Super smog shuts down northern city in China
HARBIN, China — Visibility shrank to less than half a football field and small-particle pollution soared to a record 40 times higher than an international safety standard in one northern Chinese city as the region entered its high-smog season.
Winter typically brings the worst air pollution to northern China because of a combination of weather conditions and an increase in the burning of coal for homes and municipal heating systems, which usually starts on a specific date. For the large northern city of Harbin, the city’s heating systems kicked in Sunday, and visibility in the city Monday was less than 50 yards, according to state media.

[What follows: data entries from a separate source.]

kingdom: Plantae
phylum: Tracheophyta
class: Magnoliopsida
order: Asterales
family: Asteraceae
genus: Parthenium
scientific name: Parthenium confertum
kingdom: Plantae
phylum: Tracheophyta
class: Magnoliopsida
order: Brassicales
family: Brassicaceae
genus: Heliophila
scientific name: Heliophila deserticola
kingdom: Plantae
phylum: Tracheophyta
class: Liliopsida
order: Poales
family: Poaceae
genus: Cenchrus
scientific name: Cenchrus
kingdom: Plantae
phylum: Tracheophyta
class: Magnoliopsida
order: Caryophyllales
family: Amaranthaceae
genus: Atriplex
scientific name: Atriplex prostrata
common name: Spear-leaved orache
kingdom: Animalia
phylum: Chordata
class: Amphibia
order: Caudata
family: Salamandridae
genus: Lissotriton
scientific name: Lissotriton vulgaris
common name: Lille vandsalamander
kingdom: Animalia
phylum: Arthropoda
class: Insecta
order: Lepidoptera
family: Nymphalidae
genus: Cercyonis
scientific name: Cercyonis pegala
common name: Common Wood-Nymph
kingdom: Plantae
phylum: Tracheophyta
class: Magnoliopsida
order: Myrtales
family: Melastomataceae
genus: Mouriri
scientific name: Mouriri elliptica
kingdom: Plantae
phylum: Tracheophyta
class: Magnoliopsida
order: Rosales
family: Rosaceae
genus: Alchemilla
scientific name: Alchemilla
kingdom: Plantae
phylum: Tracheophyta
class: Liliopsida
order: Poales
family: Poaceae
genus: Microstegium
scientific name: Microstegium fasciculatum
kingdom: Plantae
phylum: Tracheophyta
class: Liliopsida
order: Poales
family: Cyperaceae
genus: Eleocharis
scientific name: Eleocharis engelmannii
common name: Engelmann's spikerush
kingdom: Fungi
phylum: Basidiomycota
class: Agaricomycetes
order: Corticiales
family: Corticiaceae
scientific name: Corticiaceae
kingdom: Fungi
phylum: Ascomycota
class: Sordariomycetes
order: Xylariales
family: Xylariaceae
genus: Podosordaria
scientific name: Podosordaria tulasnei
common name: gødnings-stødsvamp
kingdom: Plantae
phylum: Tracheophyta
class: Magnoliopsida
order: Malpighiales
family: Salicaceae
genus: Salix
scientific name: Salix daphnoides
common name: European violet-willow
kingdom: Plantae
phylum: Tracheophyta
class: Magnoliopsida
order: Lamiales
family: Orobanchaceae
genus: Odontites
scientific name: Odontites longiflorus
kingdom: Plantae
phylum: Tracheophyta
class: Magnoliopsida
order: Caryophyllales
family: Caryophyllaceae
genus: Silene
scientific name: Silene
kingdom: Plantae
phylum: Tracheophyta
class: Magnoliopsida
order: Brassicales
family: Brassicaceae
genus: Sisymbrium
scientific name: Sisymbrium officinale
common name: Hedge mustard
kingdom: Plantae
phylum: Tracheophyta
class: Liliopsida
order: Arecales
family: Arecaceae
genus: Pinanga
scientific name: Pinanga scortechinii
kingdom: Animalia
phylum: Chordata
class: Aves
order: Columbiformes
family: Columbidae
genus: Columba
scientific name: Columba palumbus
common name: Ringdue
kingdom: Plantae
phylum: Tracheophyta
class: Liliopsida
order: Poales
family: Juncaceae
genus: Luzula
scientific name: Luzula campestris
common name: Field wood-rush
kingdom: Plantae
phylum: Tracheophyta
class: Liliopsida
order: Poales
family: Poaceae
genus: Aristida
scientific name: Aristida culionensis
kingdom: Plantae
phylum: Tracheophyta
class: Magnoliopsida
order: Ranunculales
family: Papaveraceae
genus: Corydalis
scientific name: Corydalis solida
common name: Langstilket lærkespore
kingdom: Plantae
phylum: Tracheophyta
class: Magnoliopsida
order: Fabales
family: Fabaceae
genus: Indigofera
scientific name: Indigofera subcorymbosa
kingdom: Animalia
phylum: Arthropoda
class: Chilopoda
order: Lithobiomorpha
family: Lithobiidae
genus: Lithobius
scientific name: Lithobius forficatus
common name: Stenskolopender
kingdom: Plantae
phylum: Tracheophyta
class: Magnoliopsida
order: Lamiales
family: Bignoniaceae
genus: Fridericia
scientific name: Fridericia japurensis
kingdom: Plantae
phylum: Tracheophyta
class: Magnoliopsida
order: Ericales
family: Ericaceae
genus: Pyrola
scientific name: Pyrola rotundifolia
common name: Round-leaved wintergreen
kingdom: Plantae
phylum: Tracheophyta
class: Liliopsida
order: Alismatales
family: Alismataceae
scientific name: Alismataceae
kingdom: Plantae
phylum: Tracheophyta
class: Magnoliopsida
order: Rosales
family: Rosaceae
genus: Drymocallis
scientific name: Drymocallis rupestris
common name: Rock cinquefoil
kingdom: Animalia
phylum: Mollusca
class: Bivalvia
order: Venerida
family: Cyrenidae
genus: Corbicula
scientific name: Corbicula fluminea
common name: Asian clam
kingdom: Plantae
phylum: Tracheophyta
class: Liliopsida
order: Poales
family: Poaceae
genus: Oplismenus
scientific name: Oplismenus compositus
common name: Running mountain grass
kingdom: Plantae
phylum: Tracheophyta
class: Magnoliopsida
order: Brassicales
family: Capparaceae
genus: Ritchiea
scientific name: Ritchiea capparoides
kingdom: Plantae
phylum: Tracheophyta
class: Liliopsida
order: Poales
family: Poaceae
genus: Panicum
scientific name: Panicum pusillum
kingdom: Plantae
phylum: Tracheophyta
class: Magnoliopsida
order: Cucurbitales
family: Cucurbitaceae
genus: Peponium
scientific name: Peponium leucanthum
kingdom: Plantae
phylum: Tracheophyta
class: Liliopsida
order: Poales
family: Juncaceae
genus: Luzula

“I couldn’t see anything outside the window of my apartment, and I thought it was snowing,” Wu Kai, 33, said in a telephone interview from Harbin. “Then I realized it wasn’t snow. I have not seen the sun for a long time.”
She said her husband went to work in a mask, that he could barely see a few yards ahead of him and that his usual bus had stopped running.
“It’s scary, too dangerous. How could people drive or walk on such a day?”
The density of fine particulate matter, or PM2.5, used as an indicator of air quality was well above 600 micrograms per cubic meter for several monitoring stations in Harbin, according to figures posted on the website of China’s environmental protection agency.
That included several readings of exactly 1,000, the first known readings of 1,000 since China began releasing figures on PM2.5 in January 2012. A safe level under World Health Organization guidelines is 25 micrograms per cubic meter.